Of the hundreds of ‘How to Write’ books, I suspect there are very few you actually need. “Self-Editing for Fiction Writers”, Gotham Writer’s Workshop’s Writing Fiction workbook, and How to write Science Fiction and Fantasy helped me tremendously. Add in Steven Pressfield’s ‘War of Art’, and Stephen King’s Memoir on Craft.
But STORY by Robert McKee is dope-slapping me in the best possible way. I haven’t highlighted and underlined a book in years. This however is so perceptive and articulate, not only am I marking it up like a middle-schooler, I’m reading portions aloud to my wife. Ounce of prevention is worth a pound of cure. Looking back over the last four years, if I’d only read this first…
By way of example, here are excerpts for all the ideological writers. (that includes Christians) who weigh their stories to the point of painful contrivance.
When your premise is an idea you feel you must prove to the world, and you design your story as an undeniable certification of that idea, you set yourself on the road to didacticism. In your zeal to persuade, you will stifle the voice of the other side. Misusing and abusing art to preach, your screenplay (story) will become a thesis film, a thinly disguised sermon as you strive in a single stroke to convert the world. Didacticism results from the naive enthusiasm that fiction can be used like a scalpel to cut out the cancers of society.
Make no mistake, no one can achieve excellence as writer without being something of a philosopher and holding strong convictions.
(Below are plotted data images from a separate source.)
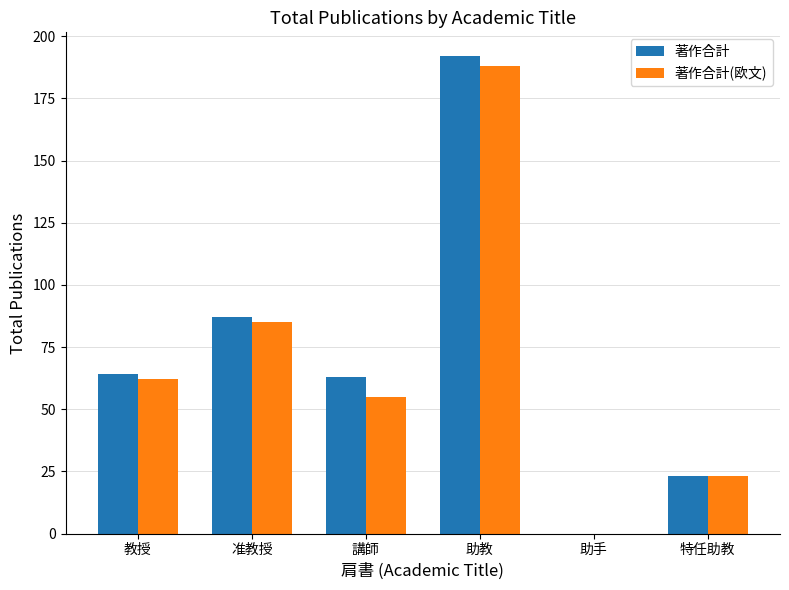

What is the total value across all series at 講師?

118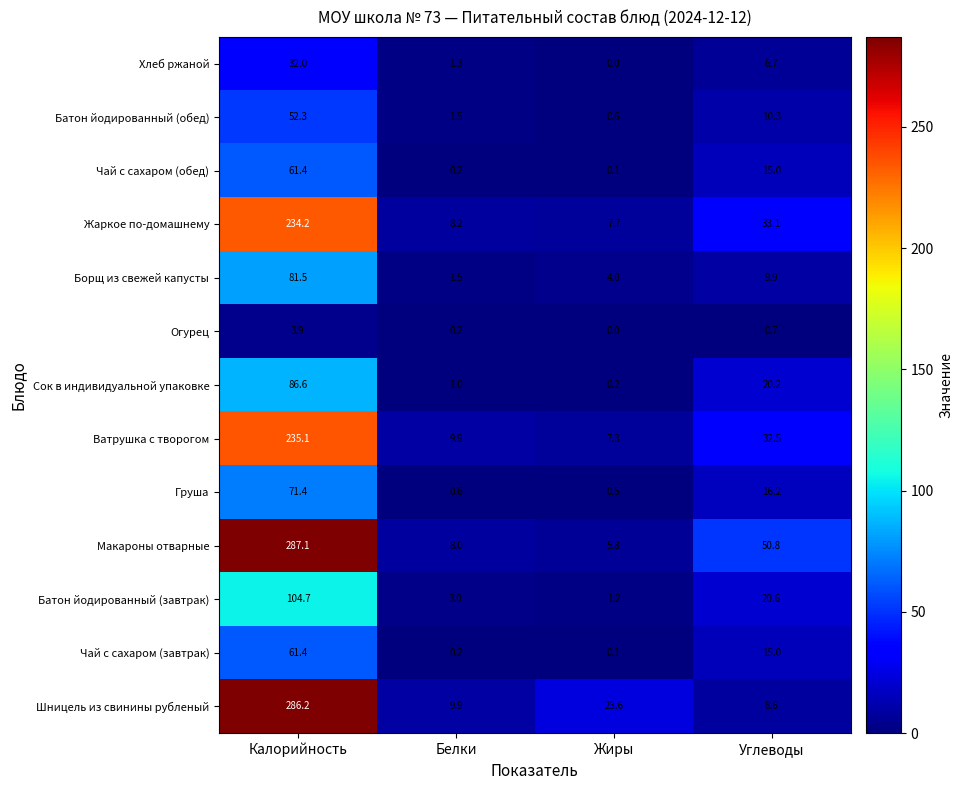

True or false: Чай с сахаром (обед) has a value of 98.4 at Калорийность.

False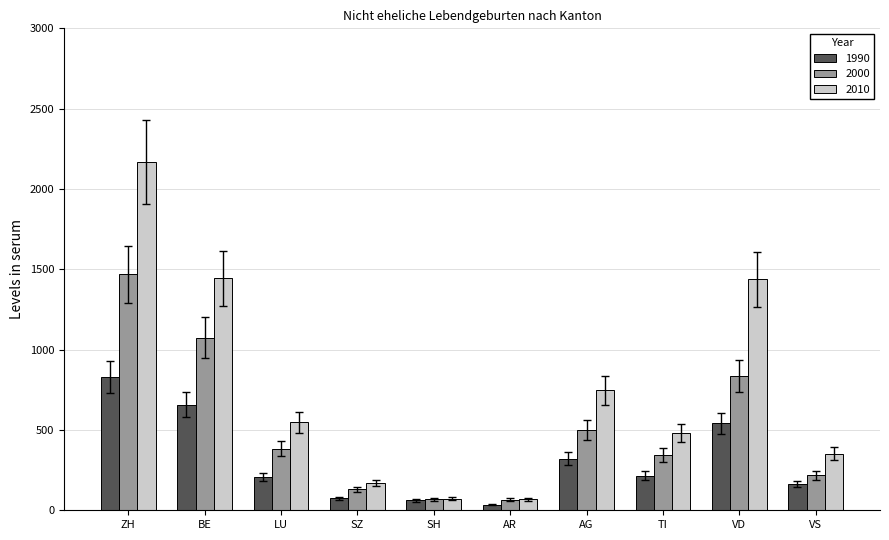

The 1990 series shows 302.3 at LU. True or false?

False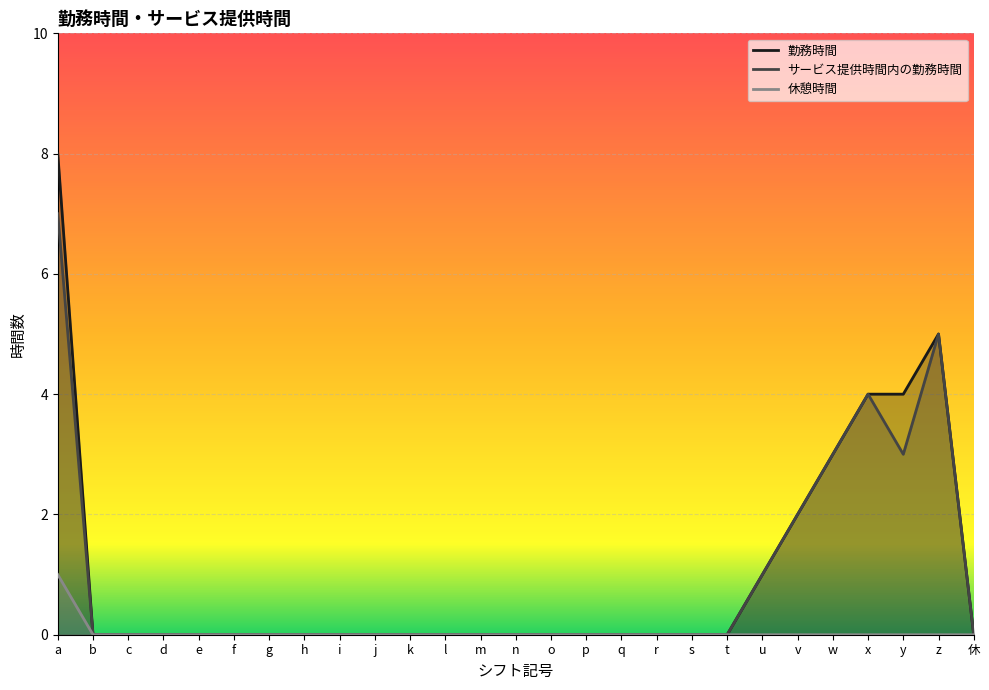

Reading left to right, what are all the values shown in this chart?

勤務時間: a=8	b=0	c=0	d=0	e=0	f=0	g=0	h=0	i=0	j=0	k=0	l=0	m=0	n=0	o=0	p=0	q=0	r=0	s=0	t=0	u=1	v=2	w=3	x=4	y=4	z=5	休=0
サービス提供時間内の勤務時間: a=7	b=0	c=0	d=0	e=0	f=0	g=0	h=0	i=0	j=0	k=0	l=0	m=0	n=0	o=0	p=0	q=0	r=0	s=0	t=0	u=1	v=2	w=3	x=4	y=3	z=5	休=0
休憩時間: a=1	b=0	c=0	d=0	e=0	f=0	g=0	h=0	i=0	j=0	k=0	l=0	m=0	n=0	o=0	p=0	q=0	r=0	s=0	t=0	u=0	v=0	w=0	x=0	y=0	z=0	休=0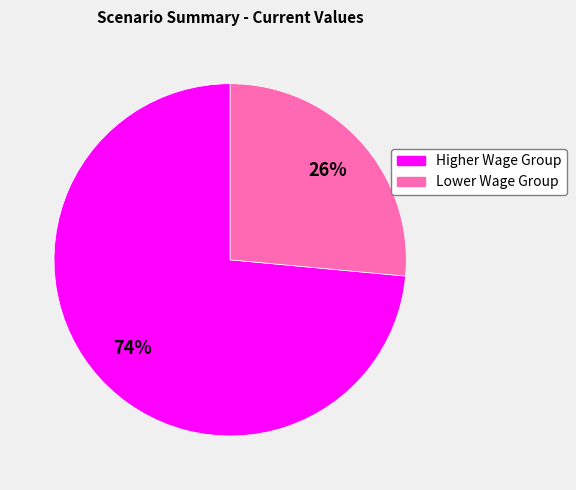

To the nearest percent, what is the average slice percentage?

50%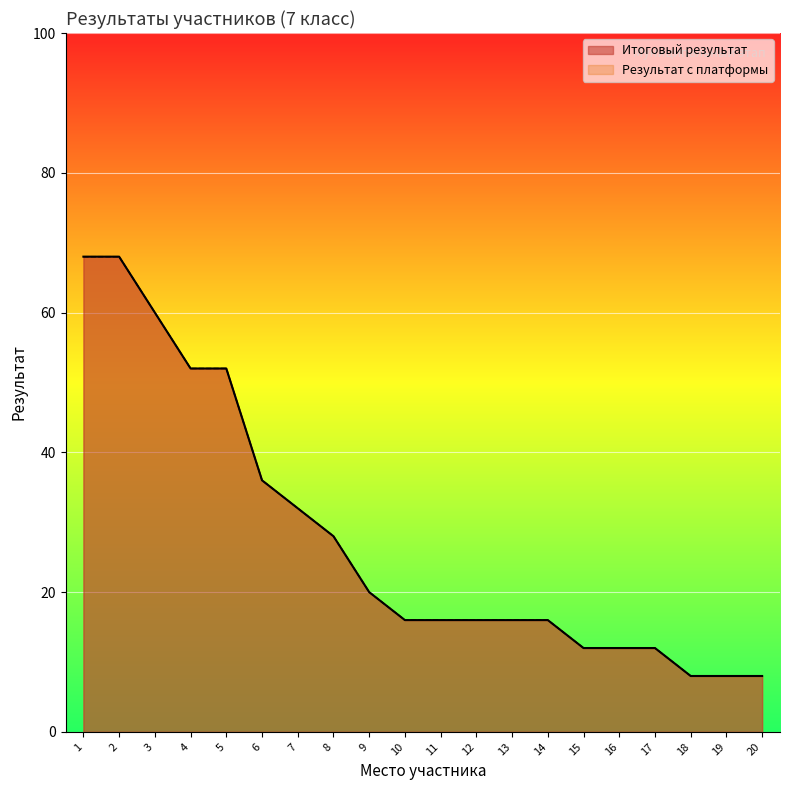

Reading left to right, extract all data points from this chart.

Итоговый результат: 68	68	60	52	52	36	32	28	20	16	16	16	16	16	12	12	12	8	8	8
Результат с платформы: 68	68	60	52	52	36	32	28	20	16	16	16	16	16	12	12	12	8	8	8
The trick is not to be a slave to your ideas, but to immerse yourself in life. For the proof of your vision is not how well you can assert your controlling idea, but its victory over the enormously powerful forces you array against it.
Story, Robert McKee. p 121,122
A novel is not a painting is not a symphony is not a film is not a sermon. Each discipline has its own requirements, opportunities, and boundaries. Be true to the one you’re called to. Pick this book up if you write fiction. Read it if you want to learn to write well.
“Fiction is about everything human and we are made out of dust, and if you scorn getting yourself dusty, then you shouldn’t try to write fiction. It’s not a grand enough job for you.”
“The writer operates at a peculiar crossroads where time and place and eternity somehow meet. His problem is to find that location.”